2) remover 1/3rd of the can and mix water ack in until the can is filled back up again. Take the edge of you 6' knife and and clean the sides of the bucket(inside) turning loose the mud that sticks to the side of the can, mix, mix and mix again, make sur that what you see in the can is smooth with no lumps what soever.
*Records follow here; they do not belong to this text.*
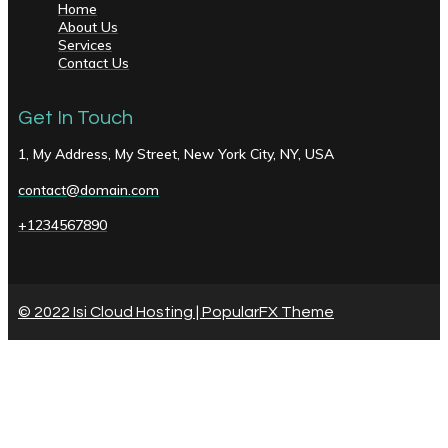
Home
About Us
Services
Contact Us
Get In Touch
1, My Address, My Street, New York City, NY, USA
contact@domain.com
+1234567890
© 2022 Isi Cloud Hosting |
PopularFX Theme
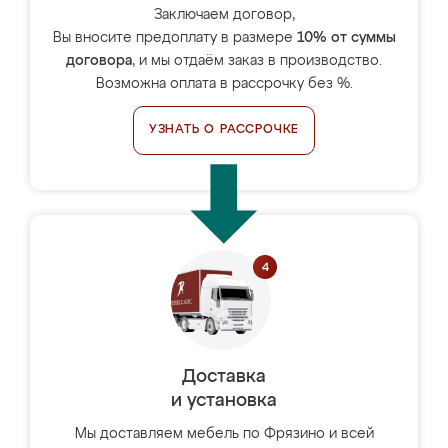
Заключаем договор,
Вы вносите предоплату в размере
10% от суммы
договора
, и мы отдаём заказ в производство.
Возможна оплата в рассрочку без %.
УЗНАТЬ О РАССРОЧКЕ
Доставка
и установка
Мы доставляем мебель по Фрязино и всей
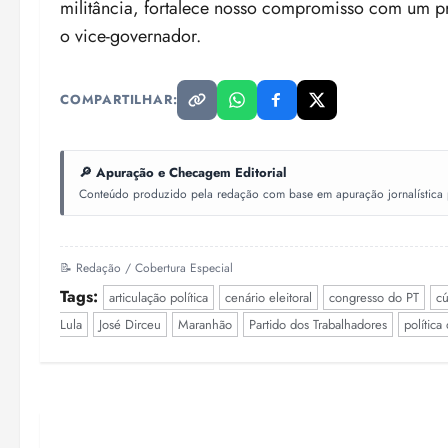
militância, fortalece nosso compromisso com um pr
o vice-governador.
COMPARTILHAR:
🔎 Apuração e Checagem Editorial
Conteúdo produzido pela redação com base em apuração jornalística pr
📝 Redação / Cobertura Especial
Tags:
articulação política
cenário eleitoral
congresso do PT
cú
Lula
José Dirceu
Maranhão
Partido dos Trabalhadores
polític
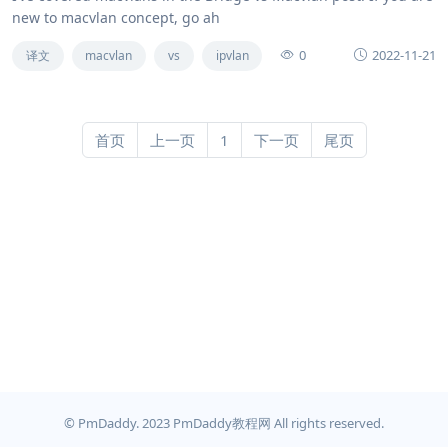
new to macvlan concept, go ah
0
2022-11-21
译文
macvlan
vs
ipvlan
首页
上一页
1
下一页
尾页
© PmDaddy. 2023 PmDaddy教程网 All rights reserved.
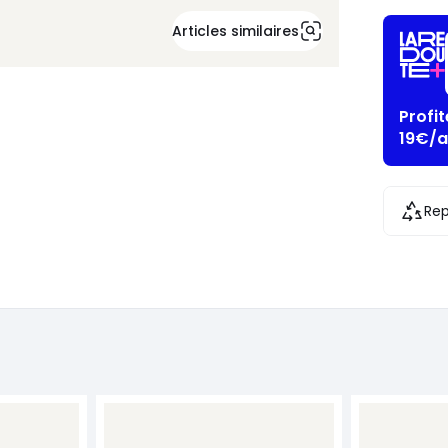
Articles similaires
Profi
19€/a
Rep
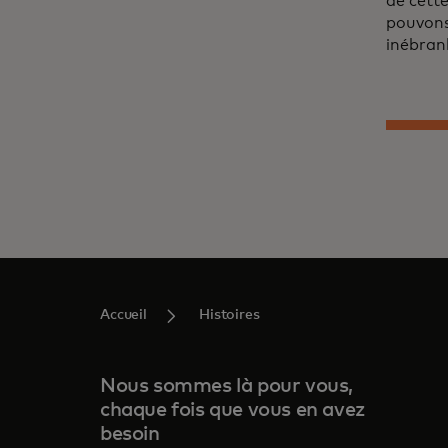
de cett
pouvons
inébranl
Accueil
Histoires
Nous sommes là pour vous,
chaque fois que vous en avez
besoin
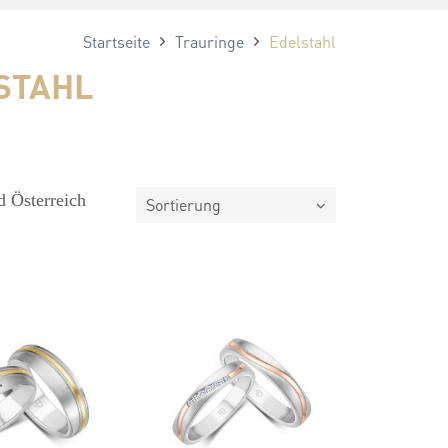
Startseite
Trauringe
Edelstahl
STAHL
d Österreich
Sortierung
With a 3/4 inch drill and paddle that is at a 90 degree right angle to the buck, straight up and down, look at the paddle as it mixes. with the proper amount of water there should be a circle that spins empty around the paddle most of the way to the top of the paddle blade. your mud is now ready for spray.
get a practice board to find the proper pattern. stand about 3.5 to 4 feet away from the wall. run your air about 18 pounds constant and spray.
3) wait until you notice the small speckles beneath the main pattern are almost dry.
use a plexiglass or rubber knockdown knife, Not a Metal 12"knife it will create lines in the knock down. you can order one here allwall.com buy the Lexan knife, it's the blade I will ever use. when you get it find the side of the knife that is arch and mark it. remember this side goes to the wall.
good luck


----------



## BrandonD (Sep 23, 2012)

I've had to make some drywall repairs on walls textured with knockdown. I purchased a large grout sponge and took various sized chunks out of it with needle nose pliers. I took a light compound (already mixed) and loaded the grout sponge with it using a rubber knife. I found the best results by ensuring the compound was only within the divots created earlier and scrapping the excess off the flat portion. Next, press it up on the wall firmly and evenly and remove. You'll have a bunch of various sized bits of compound on the wall now, almost shaped like those chocolate kisses. I only waited a couple minutes before I knocked it down with the rubber knife using very light strokes (letting the weight of the knife do it all).


----------



## ToolSeeker (Sep 19, 2012)

The only thing I would add is on your hopper decide what size texture you want light , medium, or heavy knockdown and be sure you get the right tip for spraying.


----------